PASSAGE FOR REVIEW:

Results are not expected until 2010. Dr. Henschke has asserted that
allowing hundreds of thousands of people to die in the meantime is
unethical.

The Cancer Letter, a newsletter, recently reported
that Drs. Henschke and Yankelevitz had failed to disclose in articles
and educational lectures a patent and 10 pending patents related to CT
screening and follow-up. General Electric, a maker of CT scanners, licensed the issued patent beginning in 2001.

Jonathan
Weil, a Weill Cornell spokesman, said Dr. Henschke did not disclose the
patents in some articles and lectures because she did not deem them
relevant.

On Monday, The Journal of the American Medical Association
published corrections about unreported financial disclosures from Drs.
Henschke and Yankelevitz. The patent and pending patents reported by
The Cancer Letter "are relevant to these publications," an editors'
note stated. Editors at the journal were not aware of Dr. Henschke's
association with Liggett, said Dr. Catherine D. DeAngelis, the
journal's editor in chief.

"I would never publish a paper dealing
with lung cancer from a person who had taken money from a tobacco
company," Dr. DeAngelis said.

(Object displacement listings)
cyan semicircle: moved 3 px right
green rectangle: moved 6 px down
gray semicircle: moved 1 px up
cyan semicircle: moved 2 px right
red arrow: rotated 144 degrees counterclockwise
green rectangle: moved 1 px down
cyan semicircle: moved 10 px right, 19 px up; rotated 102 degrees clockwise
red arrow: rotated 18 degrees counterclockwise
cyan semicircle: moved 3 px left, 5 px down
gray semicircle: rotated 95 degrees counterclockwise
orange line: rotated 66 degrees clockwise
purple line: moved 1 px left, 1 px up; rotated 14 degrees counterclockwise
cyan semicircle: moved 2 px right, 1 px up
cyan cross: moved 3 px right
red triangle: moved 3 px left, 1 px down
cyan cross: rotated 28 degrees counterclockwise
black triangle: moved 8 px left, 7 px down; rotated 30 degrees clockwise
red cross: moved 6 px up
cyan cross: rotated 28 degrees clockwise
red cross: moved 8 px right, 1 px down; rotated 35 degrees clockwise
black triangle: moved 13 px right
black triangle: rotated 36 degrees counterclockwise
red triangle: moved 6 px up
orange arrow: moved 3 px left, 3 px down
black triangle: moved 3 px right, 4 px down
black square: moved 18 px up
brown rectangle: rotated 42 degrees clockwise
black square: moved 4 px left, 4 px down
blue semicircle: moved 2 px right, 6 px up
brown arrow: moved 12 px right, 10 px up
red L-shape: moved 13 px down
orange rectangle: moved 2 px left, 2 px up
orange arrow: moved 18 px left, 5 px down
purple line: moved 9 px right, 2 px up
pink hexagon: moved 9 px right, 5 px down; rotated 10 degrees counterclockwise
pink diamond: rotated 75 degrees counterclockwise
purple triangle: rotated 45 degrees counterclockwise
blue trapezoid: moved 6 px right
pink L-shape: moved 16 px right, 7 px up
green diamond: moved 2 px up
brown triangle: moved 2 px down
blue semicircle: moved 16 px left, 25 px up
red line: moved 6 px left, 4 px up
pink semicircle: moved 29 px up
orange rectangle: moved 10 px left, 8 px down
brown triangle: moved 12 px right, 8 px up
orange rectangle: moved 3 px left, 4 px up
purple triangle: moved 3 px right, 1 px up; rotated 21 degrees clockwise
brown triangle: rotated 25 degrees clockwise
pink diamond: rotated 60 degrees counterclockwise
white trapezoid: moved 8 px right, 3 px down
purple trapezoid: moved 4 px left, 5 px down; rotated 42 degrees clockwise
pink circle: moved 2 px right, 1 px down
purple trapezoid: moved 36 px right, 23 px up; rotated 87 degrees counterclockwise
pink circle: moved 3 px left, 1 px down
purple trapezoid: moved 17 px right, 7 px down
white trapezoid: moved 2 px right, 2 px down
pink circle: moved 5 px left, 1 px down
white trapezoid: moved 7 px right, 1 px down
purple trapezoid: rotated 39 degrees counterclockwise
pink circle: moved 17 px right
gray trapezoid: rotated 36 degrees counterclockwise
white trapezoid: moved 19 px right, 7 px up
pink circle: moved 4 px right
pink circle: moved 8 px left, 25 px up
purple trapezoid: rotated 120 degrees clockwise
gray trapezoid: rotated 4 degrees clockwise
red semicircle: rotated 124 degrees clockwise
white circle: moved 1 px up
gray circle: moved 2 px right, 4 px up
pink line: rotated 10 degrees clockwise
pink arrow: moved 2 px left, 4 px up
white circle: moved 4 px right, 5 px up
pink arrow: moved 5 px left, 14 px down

TASK TO COMPLETE: Extend the article on the lung cancer screening researchers' undisclosed patents, picking up after its final sentence. The data above bear no relation to the text.

ANSWER BOX:
Universities are responsible for
policing conflicts of interest and, in many cases, the required
disclosures of their faculty. But Weill Cornell shared in the proceeds
of Dr. Henschke's patent and pending patents, and university officials
were on the foundation board.

"We have a very strict oversight
policy" for conflicts of interest, Dr. Gotto of Weill Cornell said. He
dismissed any suggestion that the university could not police and
benefit from faculty members' financial deals.

But Dr. Kassirer
said, "The problem is that universities, because they're so conflicted
themselves, ignore the conflicts of interest of their faculty."

Legislation being considered in Congress would require drug and device makers to post registries of payments to doctors.

An
increasing number of doctors and institutions are setting up
foundations to accept money from companies without having to disclose
its source, said Dr. Murray Kopelow, chief executive of the
Accreditation Council for Continuing Medical Education.

"This
is the third time in the past few weeks that one of these has been
identified to us," said Dr. Kopelow, whose organization is
investigating how widespread the practice is.

Laurie Fenton
Ambrose, president and chief executive of the Lung Cancer Alliance, a
nonprofit patient advocacy group, said she still trusted Dr. Henschke
and still believed in widespread CT scanning to prevent lung cancer
deaths.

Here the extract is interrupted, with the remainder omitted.